BEGIN Input data
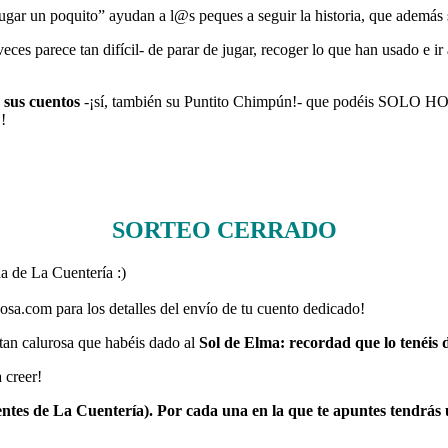
 jugar un poquito” ayudan a l@s peques a seguir la historia, que además 
 parece tan difícil- de parar de jugar, recoger lo que han usado e ir 
sus cuentos
-¡sí, también su Puntito Chimpún!- que podéis SOLO HO
!
SORTEO CERRADO
da de La Cuentería :)
sa.com para los detalles del envío de tu cuento dedicado!
 tan calurosa que habéis dado al
Sol de Elma: recordad que lo tenéis 
 creer!
entes de La Cuentería). Por cada una en la que te apuntes tendrás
END Input data
Problem details |
Please quote nothing but the lines from the line with "sa.com para los" through the end of the data above, exactly as written, ends included.

Exercise solution |
sa.com para los detalles del envío de tu cuento dedicado!
 tan calurosa que habéis dado al
Sol de Elma: recordad que lo tenéis 
 creer!
entes de La Cuentería). Por cada una en la que te apuntes tendrás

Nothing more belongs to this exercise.